State-wide Deployment: As mentioned earlier, it has been close to impossible to hire good quality IT support staff in the municipalities. The risks arising out of this have been largely mitigated by the fact all the applications are web-based, deployed from a central data centre located in Bangalore. This has two obvious advantages – ease of deployment (of bug-fixes, upgrades etc) coupled with easy access to trained manpower (technical and functional support). The potential risk in a centralised deployment model is that of connectivity from the municipalities, especially the smaller, remote ones. In Karnataka, broadband connectivity is available from about 30 of the 57 municipalities and for the rest, ISDN connectivity is available – in both these cases, the costs are expected to fall over time even as reliability keeps going up.
Transition and Ongoing Support: The Nodal Firm (IPE) and the software development agency (eGov) are responsible for the successful implementation of the reform processes and systems. The sustain-ability depends on the govern-ment’s ability to absorb them and ensure that they are inter-woven into the fabric of governance. Karnataka has taken an important step in this direction by setting up an internal competence centre comprising of the EMC (Expert Management Cell) staffed by accounts personnel for functional support and municipal-IT support centre for technical support. The state is exploring alternatives to set up a sustainable institutional arrangement, which would allow, among other things, the employee salaries to be in line with the market salaries, outside the constraints im-posed by the government pay structures.
The Road Ahead
In Karnataka, the first set of applications has been implemented.
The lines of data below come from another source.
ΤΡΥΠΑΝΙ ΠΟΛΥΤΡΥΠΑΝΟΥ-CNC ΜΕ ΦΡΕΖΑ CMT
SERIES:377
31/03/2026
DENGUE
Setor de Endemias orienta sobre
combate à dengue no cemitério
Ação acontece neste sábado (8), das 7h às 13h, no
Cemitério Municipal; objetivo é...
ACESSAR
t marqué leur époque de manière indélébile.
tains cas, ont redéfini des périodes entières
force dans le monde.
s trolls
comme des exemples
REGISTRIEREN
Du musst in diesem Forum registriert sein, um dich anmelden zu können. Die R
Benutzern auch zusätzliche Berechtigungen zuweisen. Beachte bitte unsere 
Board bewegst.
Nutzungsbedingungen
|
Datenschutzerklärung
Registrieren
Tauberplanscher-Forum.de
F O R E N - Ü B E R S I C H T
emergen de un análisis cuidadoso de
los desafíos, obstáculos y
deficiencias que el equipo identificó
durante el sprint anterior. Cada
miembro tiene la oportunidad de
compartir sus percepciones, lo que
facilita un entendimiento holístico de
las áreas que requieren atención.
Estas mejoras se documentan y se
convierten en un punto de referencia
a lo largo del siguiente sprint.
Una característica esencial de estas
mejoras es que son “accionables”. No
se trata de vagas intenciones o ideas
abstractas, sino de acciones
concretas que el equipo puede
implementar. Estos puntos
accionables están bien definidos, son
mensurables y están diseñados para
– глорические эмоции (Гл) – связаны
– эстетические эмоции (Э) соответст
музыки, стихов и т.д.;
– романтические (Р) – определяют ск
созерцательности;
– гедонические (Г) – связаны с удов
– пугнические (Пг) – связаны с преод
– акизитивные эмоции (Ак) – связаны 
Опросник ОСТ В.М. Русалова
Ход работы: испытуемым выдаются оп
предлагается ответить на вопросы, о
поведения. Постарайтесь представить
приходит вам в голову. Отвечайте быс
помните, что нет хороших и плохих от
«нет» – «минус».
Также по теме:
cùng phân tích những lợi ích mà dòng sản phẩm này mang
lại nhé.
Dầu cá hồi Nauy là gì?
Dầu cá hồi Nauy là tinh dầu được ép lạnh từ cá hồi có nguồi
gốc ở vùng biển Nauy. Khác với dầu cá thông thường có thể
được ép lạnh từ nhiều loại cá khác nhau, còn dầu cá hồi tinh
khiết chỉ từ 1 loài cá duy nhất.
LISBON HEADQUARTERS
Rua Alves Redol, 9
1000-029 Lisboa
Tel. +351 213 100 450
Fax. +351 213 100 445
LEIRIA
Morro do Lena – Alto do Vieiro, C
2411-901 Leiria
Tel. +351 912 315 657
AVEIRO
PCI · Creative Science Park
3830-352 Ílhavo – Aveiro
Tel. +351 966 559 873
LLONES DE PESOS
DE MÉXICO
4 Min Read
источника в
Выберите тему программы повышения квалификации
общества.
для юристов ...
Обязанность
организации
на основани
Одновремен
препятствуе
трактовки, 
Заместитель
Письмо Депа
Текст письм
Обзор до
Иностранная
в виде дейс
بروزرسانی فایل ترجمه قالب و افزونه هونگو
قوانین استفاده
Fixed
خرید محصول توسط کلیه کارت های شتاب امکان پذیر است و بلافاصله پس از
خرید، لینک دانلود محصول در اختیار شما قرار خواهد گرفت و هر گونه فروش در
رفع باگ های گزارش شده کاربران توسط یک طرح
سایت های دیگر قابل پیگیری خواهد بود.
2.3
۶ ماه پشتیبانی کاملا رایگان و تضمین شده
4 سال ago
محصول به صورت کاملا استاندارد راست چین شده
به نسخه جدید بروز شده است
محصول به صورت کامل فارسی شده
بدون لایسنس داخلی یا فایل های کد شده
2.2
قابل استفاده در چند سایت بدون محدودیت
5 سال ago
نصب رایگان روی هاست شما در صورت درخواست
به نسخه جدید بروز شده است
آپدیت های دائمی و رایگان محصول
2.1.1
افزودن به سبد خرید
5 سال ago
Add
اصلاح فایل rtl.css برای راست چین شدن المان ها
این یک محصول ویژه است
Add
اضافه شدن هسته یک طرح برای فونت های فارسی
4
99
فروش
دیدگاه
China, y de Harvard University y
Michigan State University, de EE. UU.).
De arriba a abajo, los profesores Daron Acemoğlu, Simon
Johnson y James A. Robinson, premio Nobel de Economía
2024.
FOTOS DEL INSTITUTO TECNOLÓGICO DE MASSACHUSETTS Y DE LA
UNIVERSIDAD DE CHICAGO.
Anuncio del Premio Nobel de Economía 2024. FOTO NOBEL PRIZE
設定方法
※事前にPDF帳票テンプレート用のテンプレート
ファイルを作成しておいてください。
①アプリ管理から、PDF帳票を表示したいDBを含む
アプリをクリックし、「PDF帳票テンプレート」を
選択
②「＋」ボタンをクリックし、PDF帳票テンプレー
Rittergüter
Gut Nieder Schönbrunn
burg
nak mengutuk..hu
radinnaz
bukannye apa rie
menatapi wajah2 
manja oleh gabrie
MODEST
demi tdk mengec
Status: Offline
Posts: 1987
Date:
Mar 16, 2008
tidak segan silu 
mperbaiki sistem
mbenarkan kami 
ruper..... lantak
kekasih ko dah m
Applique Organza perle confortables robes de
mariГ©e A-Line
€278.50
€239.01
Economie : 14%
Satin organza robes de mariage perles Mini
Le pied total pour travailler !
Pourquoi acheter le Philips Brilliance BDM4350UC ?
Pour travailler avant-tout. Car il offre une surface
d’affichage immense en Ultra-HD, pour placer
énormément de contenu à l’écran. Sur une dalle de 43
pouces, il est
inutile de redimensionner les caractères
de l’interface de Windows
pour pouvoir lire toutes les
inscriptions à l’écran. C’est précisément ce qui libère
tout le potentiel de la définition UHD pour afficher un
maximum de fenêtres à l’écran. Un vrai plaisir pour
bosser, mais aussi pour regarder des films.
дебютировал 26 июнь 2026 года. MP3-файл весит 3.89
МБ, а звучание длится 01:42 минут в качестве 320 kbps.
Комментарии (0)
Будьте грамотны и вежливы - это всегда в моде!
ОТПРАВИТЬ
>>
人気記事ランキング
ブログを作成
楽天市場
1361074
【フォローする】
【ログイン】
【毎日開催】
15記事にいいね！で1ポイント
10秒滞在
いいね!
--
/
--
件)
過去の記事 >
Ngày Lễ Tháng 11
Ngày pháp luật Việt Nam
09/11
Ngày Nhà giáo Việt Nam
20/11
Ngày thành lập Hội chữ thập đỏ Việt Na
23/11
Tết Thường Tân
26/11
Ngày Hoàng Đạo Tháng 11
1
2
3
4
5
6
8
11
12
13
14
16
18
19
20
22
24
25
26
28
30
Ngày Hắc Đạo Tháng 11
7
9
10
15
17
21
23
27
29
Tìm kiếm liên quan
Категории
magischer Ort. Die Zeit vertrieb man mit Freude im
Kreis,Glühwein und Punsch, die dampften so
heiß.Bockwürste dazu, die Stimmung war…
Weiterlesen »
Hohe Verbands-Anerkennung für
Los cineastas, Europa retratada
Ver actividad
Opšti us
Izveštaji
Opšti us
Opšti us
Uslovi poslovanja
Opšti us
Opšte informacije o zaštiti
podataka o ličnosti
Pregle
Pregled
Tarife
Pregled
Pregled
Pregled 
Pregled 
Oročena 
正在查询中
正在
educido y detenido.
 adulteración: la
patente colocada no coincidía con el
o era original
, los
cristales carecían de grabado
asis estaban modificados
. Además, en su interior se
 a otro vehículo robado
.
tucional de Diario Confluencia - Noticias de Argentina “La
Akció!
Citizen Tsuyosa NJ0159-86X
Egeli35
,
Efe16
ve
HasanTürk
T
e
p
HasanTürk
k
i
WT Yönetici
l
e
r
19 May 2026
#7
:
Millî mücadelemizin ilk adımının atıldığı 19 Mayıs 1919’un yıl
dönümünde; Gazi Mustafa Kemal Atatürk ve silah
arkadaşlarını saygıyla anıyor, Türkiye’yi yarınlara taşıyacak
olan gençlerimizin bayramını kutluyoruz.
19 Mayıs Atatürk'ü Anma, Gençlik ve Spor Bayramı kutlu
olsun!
These are the Public Grievance and Redressal System, City Websites and most recently, Financial Management System. In the coming months, the Property Tax System and Birth/Death Registration systems would be rolled out. Over the next couple of years, the application footprint will be expanded to cover other areas, especially the two largest expenditure functions of the ULBs – establishment expenses (Payroll) and Engineering Works. In parallel, a separate project is in the pipeline to deploy these applications across the remaining 165 municipal administrations of the state. The intent is very clear – leverage e-Governance applications and IT technologies to streamline operations; provide decision support tools; improve accountability and transparency – leading up to improved financial sustainability and ultimately, better service delivery to the citizens.